Assembly Bill A-4165

Meanwhile, districts continue to talk through how they will handle families that decide to have their kids opt out of the new testing, which starts next month statewide.

Advocates say that as many as 50 districts have policies ready or in place.

In Freehold for instance, the policy to be considered by the board this week will include a separate room for students to do homework or other independent work, but no extra or alternative instruction.

But some high-profile districts are purposely not holding votes on separate policies so as not to encourage opting out, although they will have procedures in place. One is Millburn, where superintendent James Crisfield said students who do not participate will be able to do independent reading in the testing room while their classmates take the exams.

Crisfield didn’t hide his concerns with the new testing, including its duration and its use in teacher evaluation. But he also called the testing in language arts and math a valuable “data point” for measuring student progress that will be like many other assessments used.

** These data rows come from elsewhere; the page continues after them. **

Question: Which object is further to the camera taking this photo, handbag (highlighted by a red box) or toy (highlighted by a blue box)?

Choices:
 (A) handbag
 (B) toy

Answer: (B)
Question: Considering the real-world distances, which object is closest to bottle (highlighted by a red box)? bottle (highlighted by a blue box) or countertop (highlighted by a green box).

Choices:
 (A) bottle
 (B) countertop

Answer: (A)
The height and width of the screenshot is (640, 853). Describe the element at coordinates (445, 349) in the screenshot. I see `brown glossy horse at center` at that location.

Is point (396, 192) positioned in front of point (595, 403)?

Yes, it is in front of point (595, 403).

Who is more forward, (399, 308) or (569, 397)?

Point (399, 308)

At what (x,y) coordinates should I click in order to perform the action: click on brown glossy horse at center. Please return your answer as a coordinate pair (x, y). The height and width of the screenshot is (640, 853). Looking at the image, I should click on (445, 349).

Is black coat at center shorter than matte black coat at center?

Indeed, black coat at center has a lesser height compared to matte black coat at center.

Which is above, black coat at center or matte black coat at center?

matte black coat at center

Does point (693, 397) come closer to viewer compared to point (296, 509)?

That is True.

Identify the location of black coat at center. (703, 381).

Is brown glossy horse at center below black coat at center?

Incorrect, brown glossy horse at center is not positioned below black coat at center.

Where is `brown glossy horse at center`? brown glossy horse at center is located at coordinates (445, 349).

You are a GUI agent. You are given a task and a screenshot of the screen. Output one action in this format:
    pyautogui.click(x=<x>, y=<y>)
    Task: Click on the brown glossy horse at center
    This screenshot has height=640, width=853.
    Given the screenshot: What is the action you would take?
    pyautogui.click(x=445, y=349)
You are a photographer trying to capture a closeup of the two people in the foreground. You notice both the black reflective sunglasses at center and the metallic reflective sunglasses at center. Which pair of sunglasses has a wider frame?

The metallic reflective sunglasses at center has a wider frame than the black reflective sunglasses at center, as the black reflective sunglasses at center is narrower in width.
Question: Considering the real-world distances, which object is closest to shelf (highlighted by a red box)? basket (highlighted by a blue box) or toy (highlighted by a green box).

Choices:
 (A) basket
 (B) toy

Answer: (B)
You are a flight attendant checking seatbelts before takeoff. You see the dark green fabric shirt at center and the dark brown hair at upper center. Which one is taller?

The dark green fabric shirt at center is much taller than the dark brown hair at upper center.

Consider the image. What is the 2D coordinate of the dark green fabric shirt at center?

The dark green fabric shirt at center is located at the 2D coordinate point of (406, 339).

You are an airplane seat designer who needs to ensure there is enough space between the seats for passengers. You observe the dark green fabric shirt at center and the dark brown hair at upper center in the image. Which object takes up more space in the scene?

He also said he couldn’t force families to participate, adding that he won’t punish students who refuse. As for an alternative instruction or even a separate space set aside, Crisfield said there will be neither.

“We don’t have the resources of another room or certainly an alternative program,” Crisfield said.

The same sort of back and forth is taking place on the state level, too, as legislators are trying to get ahead of the controversy that has engulfed New Jersey’s education policy.

The Assembly education committee is holding a hearing on Thursday where it will take up several PARCC bills, one that would require districts set up alternative programs for families refusing to participate and another that would delay the use of PARCC results altogether. The second bill is to be filed tomorrow.

“It’s always been my point that we have gotten ahead of ourselves with PARCC,” said state Assemblyman Patrick Diegnan (D-Middlesex), the committee chairman who is sponsor or cosponsor of each of the bills.

Diegnan said in an interview yesterday that the testing itself should go on as planned, and he thinks the assessments will have value. But recognizing the uproar, he said test results wouldn’t be used in judging teachers or schools -- or students -– while the state and perhaps a new study commission review the results.

“The results will be compiled for reference, but they won’t be used for that period of time,” he said

Diegnan’s opt-out bill has a long and bipartisan list of cosponsors. It would require parents to give written notification to districts ahead of time and districts to provide an alternative plan for students who opt out.

“A school district or charter school would be required to provide educationally appropriate alternative activities for a student who, under the bill, is not participating in the administration of a PARCC assessment,” reads the bill. “Any such alternative activity must occur in a room other than the room in which the assessment is being administered.”

Assemblyman Troy Singleton, (D-Burlington) the committee’s vice chairman, also proposed an opt-out bill that is similar in scope. He said yesterday that he wanted to fill the void left by the Christie administration, which has said that students are required to attend school during testing, the same as any other schoolday, but would leave it to districts as to how they deal with those opting out.

The bill is “designed to fill the void created by the administration not developing a uniform policy with regards to parents having their children opt out of the PARCC assessment,” he said in an email last night.

“I hope that children will sit for the test, but in the event that some parents keep them from doing such, we have an obligation to afford them with a suitable educational activity, in my opinion.”